Motilal Oswal Flags 67% Upside for Groww
Brokerage house Motilal Oswal has initiated coverage on Groww, the parent entity Billionbrains Garage Ventures Ltd., with a strong 'buy' recommendation and ambitious price targets. The firm's optimistic outlook sees shares potentially climbing to ₹260 by fiscal year 2028 under a bull case scenario, signaling a substantial 67% jump from current levels.
Market Dominance and Diversification Strategy
Groww has rapidly ascended to become India's premier retail broking platform, commanding a 26.8% market share in November. This expansion has seen the company evolve beyond just broking to encompass commodities and wealth management. Motilal Oswal highlights Groww's strategic moves to diversify revenue streams, anticipating a reduction in broking's revenue contribution from 85% to 67% by FY28.

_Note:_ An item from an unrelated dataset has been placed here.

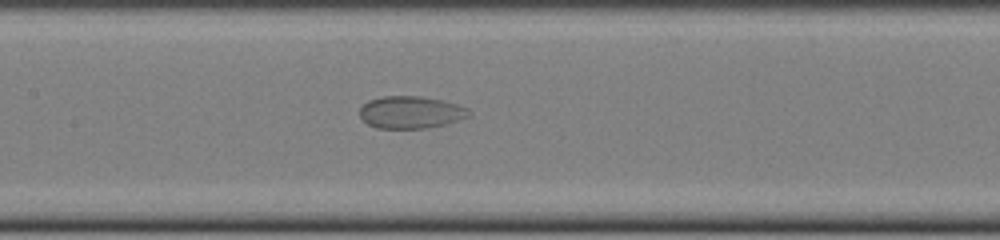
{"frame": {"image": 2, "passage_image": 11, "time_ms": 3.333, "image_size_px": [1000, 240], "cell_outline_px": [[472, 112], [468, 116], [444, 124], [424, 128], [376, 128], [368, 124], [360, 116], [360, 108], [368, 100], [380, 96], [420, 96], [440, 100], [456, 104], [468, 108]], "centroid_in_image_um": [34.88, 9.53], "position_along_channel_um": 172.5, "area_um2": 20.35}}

Margin Expansion and Earnings Growth
The brokerage forecasts significant operational improvements, with EBITDA margins expected to widen to 66% by FY28 from the current 59%. Motilal Oswal projects revenue to grow at a compounded annual growth rate (CAGR) of 25% between FY25 and FY28, with EBITDA and Profit After Tax (PAT) each expected to expand at a 30% CAGR during the same period. The base case target of ₹185 values the stock at 28 times its FY28 estimated P/E.

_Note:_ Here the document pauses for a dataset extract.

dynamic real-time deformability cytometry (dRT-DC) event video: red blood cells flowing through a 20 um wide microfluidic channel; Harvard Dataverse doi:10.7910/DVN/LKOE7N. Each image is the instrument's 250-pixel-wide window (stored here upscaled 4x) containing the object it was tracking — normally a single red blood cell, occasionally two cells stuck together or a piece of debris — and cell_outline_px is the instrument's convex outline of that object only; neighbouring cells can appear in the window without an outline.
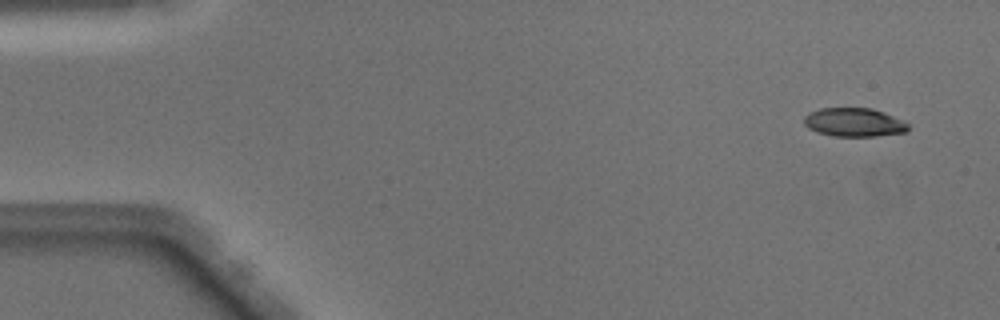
{"species": "Egyptian fruit bat (a non-hibernating species)", "species_latin": "Rousettus aegyptiacus", "temperature_condition": "warm", "stored_images_in_passage": 48, "camera_frame_rate_fps": 3000, "um_per_image_px": 0.085, "animal": {"sex": "male"}, "frame": {"image": 1, "passage_image": 2, "time_ms": 0.333, "image_size_px": [1000, 320], "cell_outline_px": [[908, 128], [904, 132], [876, 136], [836, 136], [816, 132], [808, 128], [804, 124], [804, 116], [808, 112], [820, 108], [872, 108], [884, 112], [904, 120], [908, 124]], "centroid_in_image_um": [72.57, 10.39], "position_along_channel_um": 12.4, "area_um2": 17.46}}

Strategic Positioning in Indian Markets
Motilal Oswal believes Groww is well-positioned to capitalize on the structurally underpenetrated Indian capital markets. The firm's analysis suggests that rising cash yields, expanded product offerings in non-derivative segments, and targeted wealth management services for affluent clients will help temper earnings volatility. This positive view aligns with a prior 'buy' call initiated by Jefferies last month.